[Saved entries]
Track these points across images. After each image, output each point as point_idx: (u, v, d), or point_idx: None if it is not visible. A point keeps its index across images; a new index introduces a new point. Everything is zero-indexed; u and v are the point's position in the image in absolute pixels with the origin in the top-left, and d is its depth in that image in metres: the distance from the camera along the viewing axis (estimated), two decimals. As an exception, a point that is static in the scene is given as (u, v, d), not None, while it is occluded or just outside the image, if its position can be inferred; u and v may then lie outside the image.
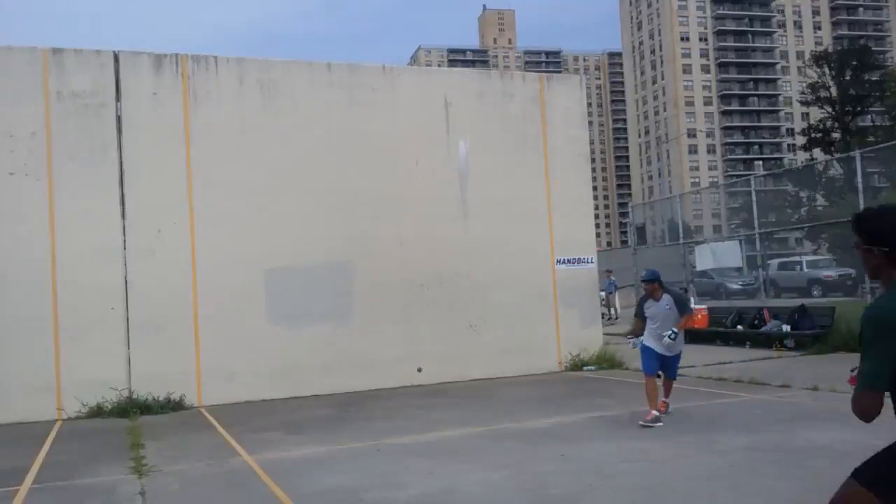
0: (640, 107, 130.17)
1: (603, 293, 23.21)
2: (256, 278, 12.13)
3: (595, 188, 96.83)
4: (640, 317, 9.03)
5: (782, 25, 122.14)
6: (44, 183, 11.27)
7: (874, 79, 63.46)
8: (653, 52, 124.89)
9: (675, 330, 8.60)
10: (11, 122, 11.22)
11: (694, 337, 18.15)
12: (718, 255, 19.75)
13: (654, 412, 8.43)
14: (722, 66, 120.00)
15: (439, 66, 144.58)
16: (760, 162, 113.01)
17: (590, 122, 64.87)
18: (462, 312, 13.46)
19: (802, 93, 76.05)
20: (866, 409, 2.56)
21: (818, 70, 65.73)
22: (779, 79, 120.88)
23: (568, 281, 14.20)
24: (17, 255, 11.03)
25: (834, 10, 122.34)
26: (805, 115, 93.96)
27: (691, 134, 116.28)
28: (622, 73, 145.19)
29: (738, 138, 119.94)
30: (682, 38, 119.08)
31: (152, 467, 7.35)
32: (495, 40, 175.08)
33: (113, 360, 11.34)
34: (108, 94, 11.73)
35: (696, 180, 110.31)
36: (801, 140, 74.28)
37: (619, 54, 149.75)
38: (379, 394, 12.00)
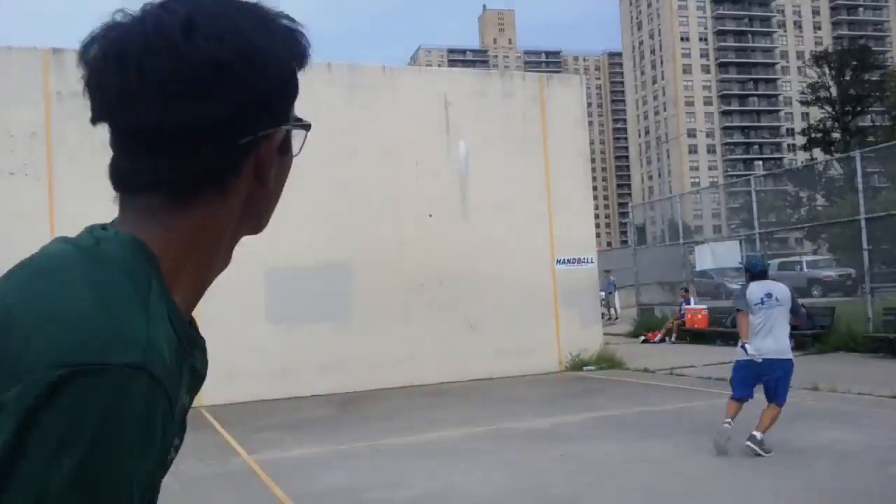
0: (640, 107, 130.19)
1: (603, 293, 23.23)
2: (256, 278, 12.13)
3: (595, 188, 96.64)
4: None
5: (782, 25, 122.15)
6: (44, 183, 11.26)
7: (874, 79, 63.39)
8: (653, 52, 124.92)
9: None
10: (11, 122, 11.22)
11: (694, 337, 18.20)
12: (718, 255, 19.76)
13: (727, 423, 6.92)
14: (722, 66, 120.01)
15: (439, 66, 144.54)
16: (760, 162, 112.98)
17: (590, 122, 64.85)
18: (462, 312, 13.46)
19: (802, 93, 76.00)
20: None
21: (818, 70, 65.70)
22: (779, 79, 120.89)
23: (568, 281, 14.20)
24: (17, 255, 10.94)
25: (834, 10, 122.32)
26: (805, 115, 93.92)
27: (691, 134, 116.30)
28: (622, 73, 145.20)
29: (738, 138, 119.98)
30: (682, 38, 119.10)
31: (152, 467, 7.34)
32: (495, 40, 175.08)
33: (113, 360, 11.34)
34: (108, 94, 11.72)
35: (696, 180, 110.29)
36: (801, 140, 74.24)
37: (619, 54, 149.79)
38: (379, 394, 12.00)
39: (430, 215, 13.34)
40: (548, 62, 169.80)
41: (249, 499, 6.28)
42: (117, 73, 0.75)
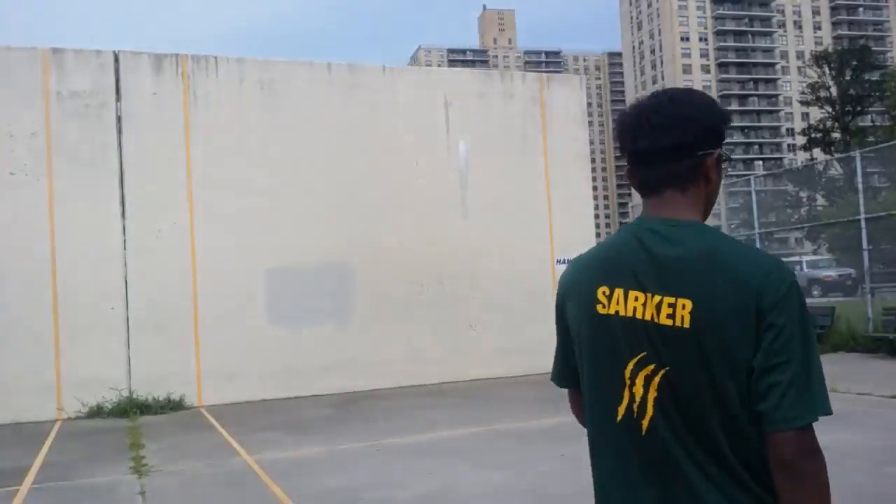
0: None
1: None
2: (256, 278, 12.13)
3: (595, 188, 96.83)
4: None
5: (782, 25, 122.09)
6: (44, 183, 11.26)
7: (874, 79, 63.33)
8: (653, 52, 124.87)
9: None
10: (11, 122, 11.22)
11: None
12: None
13: None
14: (722, 66, 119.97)
15: (439, 66, 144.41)
16: (760, 162, 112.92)
17: (590, 122, 64.77)
18: (462, 312, 13.46)
19: (802, 93, 75.94)
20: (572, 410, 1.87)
21: (818, 70, 65.65)
22: (779, 79, 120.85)
23: (568, 281, 14.17)
24: (17, 255, 11.03)
25: (834, 10, 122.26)
26: (805, 115, 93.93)
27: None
28: (622, 73, 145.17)
29: (739, 138, 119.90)
30: (682, 38, 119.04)
31: (152, 467, 7.35)
32: (495, 40, 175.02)
33: (113, 360, 11.34)
34: (108, 95, 11.73)
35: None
36: (801, 140, 74.18)
37: (619, 54, 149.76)
38: (379, 394, 12.00)
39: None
40: (548, 62, 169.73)
41: (249, 499, 6.28)
42: (648, 121, 1.57)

THE PROBLEM ::
Transcribe each record exactly as it appears, but omit every picture.

RESULT BELOW ::
Track these points across images. After each image, output each point as point_idx: (u, v, d), or point_idx: None if it is not visible. A point keeps its index across images; a new index introduces a new point. Everything is zero-indexed; u and v are the point's position in the image in absolute pixels with the origin in the top-left, and d is its depth in that image in metres: the distance from the camera along the viewing axis (estimated), two decimals. As an exception, a point that is static in the scene is given as (u, v, d), not None, while it is occluded or just outside the image, if its position can be inferred; u and v may then lie outside the image.
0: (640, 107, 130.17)
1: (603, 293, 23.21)
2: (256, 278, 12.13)
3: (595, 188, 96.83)
4: (640, 317, 9.03)
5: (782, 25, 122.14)
6: (44, 183, 11.27)
7: (874, 79, 63.46)
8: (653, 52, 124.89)
9: (675, 330, 8.60)
10: (11, 122, 11.22)
11: (694, 337, 18.15)
12: (718, 255, 19.75)
13: (654, 412, 8.43)
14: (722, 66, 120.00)
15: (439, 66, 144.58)
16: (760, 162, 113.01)
17: (590, 122, 64.87)
18: (462, 312, 13.46)
19: (802, 93, 76.05)
20: (866, 409, 2.56)
21: (818, 70, 65.73)
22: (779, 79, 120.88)
23: (568, 281, 14.20)
24: (17, 255, 11.03)
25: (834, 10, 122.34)
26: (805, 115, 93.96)
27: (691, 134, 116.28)
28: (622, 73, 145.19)
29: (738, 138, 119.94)
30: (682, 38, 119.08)
31: (152, 467, 7.35)
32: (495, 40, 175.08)
33: (113, 360, 11.34)
34: (108, 94, 11.73)
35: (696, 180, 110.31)
36: (801, 140, 74.28)
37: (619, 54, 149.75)
38: (379, 394, 12.00)
0: (640, 107, 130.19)
1: (603, 293, 23.23)
2: (256, 278, 12.13)
3: (595, 188, 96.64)
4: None
5: (782, 25, 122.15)
6: (44, 183, 11.26)
7: (874, 79, 63.39)
8: (653, 52, 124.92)
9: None
10: (11, 122, 11.22)
11: (694, 337, 18.20)
12: (718, 255, 19.76)
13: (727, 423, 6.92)
14: (722, 66, 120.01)
15: (439, 66, 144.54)
16: (760, 162, 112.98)
17: (590, 122, 64.85)
18: (462, 312, 13.46)
19: (802, 93, 76.00)
20: None
21: (818, 70, 65.70)
22: (779, 79, 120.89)
23: (568, 281, 14.20)
24: (17, 255, 10.94)
25: (834, 10, 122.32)
26: (805, 115, 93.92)
27: (691, 134, 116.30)
28: (622, 73, 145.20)
29: (738, 138, 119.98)
30: (682, 38, 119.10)
31: (152, 467, 7.34)
32: (495, 40, 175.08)
33: (113, 360, 11.34)
34: (108, 94, 11.72)
35: (696, 180, 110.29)
36: (801, 140, 74.24)
37: (619, 54, 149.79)
38: (379, 394, 12.00)
39: (430, 215, 13.34)
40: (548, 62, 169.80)
41: (249, 499, 6.28)
42: (117, 73, 0.75)
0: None
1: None
2: (256, 278, 12.13)
3: (595, 188, 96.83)
4: None
5: (782, 25, 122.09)
6: (44, 183, 11.26)
7: (874, 79, 63.33)
8: (653, 52, 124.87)
9: None
10: (11, 122, 11.22)
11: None
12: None
13: None
14: (722, 66, 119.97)
15: (439, 66, 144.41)
16: (760, 162, 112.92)
17: (590, 122, 64.77)
18: (462, 312, 13.46)
19: (802, 93, 75.94)
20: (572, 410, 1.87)
21: (818, 70, 65.65)
22: (779, 79, 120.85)
23: (568, 281, 14.17)
24: (17, 255, 11.03)
25: (834, 10, 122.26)
26: (805, 115, 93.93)
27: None
28: (622, 73, 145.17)
29: (739, 138, 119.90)
30: (682, 38, 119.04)
31: (152, 467, 7.35)
32: (495, 40, 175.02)
33: (113, 360, 11.34)
34: (108, 95, 11.73)
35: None
36: (801, 140, 74.18)
37: (619, 54, 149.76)
38: (379, 394, 12.00)
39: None
40: (548, 62, 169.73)
41: (249, 499, 6.28)
42: (648, 121, 1.57)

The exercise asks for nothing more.